=== SELECTED TEXT ===
When these macros defined this way:
#define LIKELY(condition) __builtin_expect(!!(condition), 1)
That may change the meaning of if statements and break the code. Consider the following code:
#include <iostream>
struct A
{
explicit operator bool() const { return true; }
operator int() const { return 0; }
};
#define LIKELY(condition) __builtin_expect((condition), 1)
int main() {
A a;
if(a)
std::cout << "if(a) is true\n";
if(LIKELY(a))
std::cout << "if(LIKELY(a)) is true\n";
else
std::cout << "if(LIKELY(a)) is false\n";
}
And its output:
if(a) is true
if(LIKELY(a)) is false
As you can see, the definition of LIKELY using !! as a cast to bool breaks the semantics of if.
The point here is not that operator int() and operator bool() should be related. Which is good practice.
Rather that using !!(x) instead of static_cast<bool>(x) loses the context for C++11 contextual conversions.
As the other answers have all adequately suggested, you can use __builtin_expect to give the compiler a hint about how to arrange the assembly code. As the official docs point out, in most cases, the assembler built into your brain will not be as good as the one crafted by the GCC team. It's always best to use actual profile data to optimize your code, rather than guessing.
Along similar lines, but not yet mentioned, is a GCC-specific way to force the compiler to generate code on a "cold" path. This involves the use of the noinline and cold attributes, which do exactly what they sound like they do. These attributes can only be applied to functions, but with C++11, you can declare inline lambda functions and these two attributes can also be applied to lambda functions.
Although this still falls into the general category of a micro-optimization, and thus the standard advice applies—test don't guess—I feel like it is more generally useful than __builtin_expect. Hardly any generations of the x86 processor use branch prediction hints (reference), so the only thing you're going to be able to affect anyway is the order of the assembly code. Since you know what is error-handling or "edge case" code, you can use this annotation to ensure that the compiler won't ever predict a branch to it and will link it away from the "hot" code when optimizing for size.
Sample usage:
void FooTheBar(void* pFoo)
{
if (pFoo == nullptr)
{
// Oh no! A null pointer is an error, but maybe this is a public-facing
// function, so we have to be prepared for anything. Yet, we don't want
// the error-handling code to fill up the instruction cache, so we will
// force it out-of-line and onto a "cold" path.

=== DATA LISTING ===
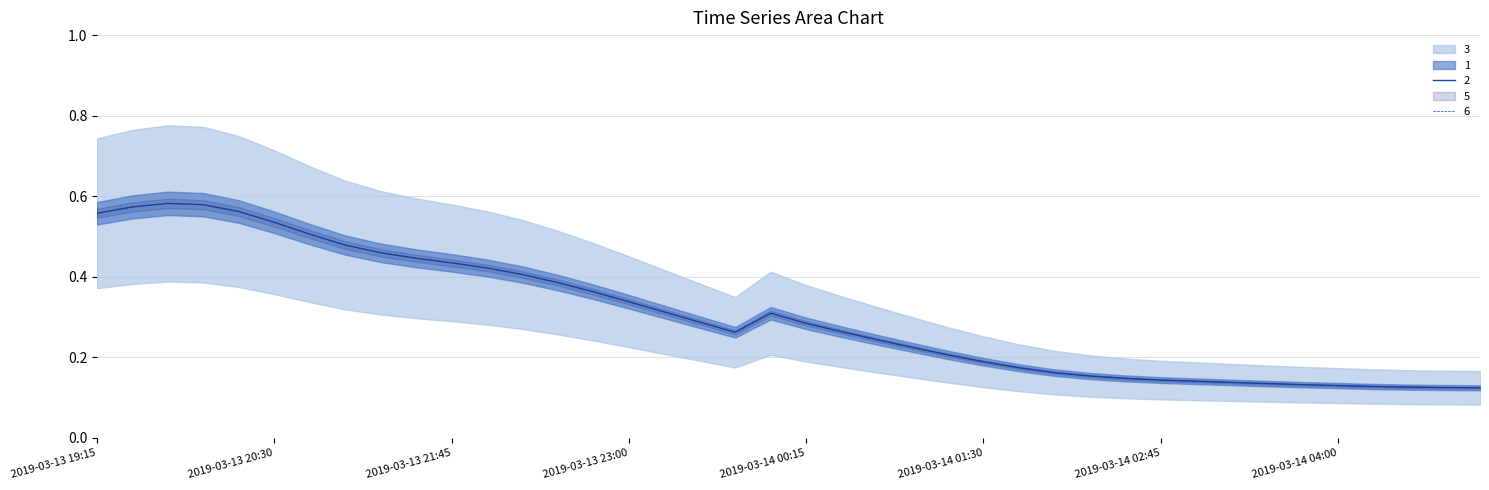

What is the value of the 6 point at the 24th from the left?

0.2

---

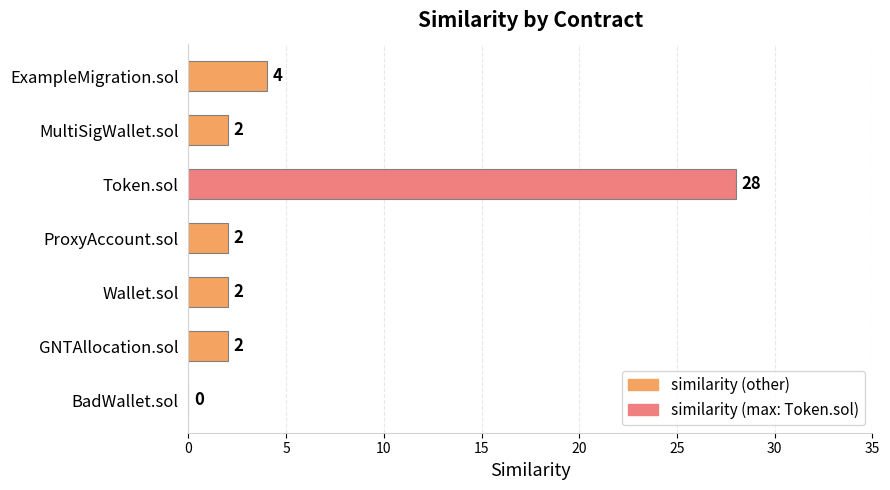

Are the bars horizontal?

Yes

=== WHAT YOU HAVE TO DO ===
Reproduce the passage from the text on GCC branch hints that begins with the words "As the other" and ends with "to lambda functions.".

=== EXERCISE RESPONSE ===
As the other answers have all adequately suggested, you can use __builtin_expect to give the compiler a hint about how to arrange the assembly code. As the official docs point out, in most cases, the assembler built into your brain will not be as good as the one crafted by the GCC team. It's always best to use actual profile data to optimize your code, rather than guessing.
Along similar lines, but not yet mentioned, is a GCC-specific way to force the compiler to generate code on a "cold" path. This involves the use of the noinline and cold attributes, which do exactly what they sound like they do. These attributes can only be applied to functions, but with C++11, you can declare inline lambda functions and these two attributes can also be applied to lambda functions.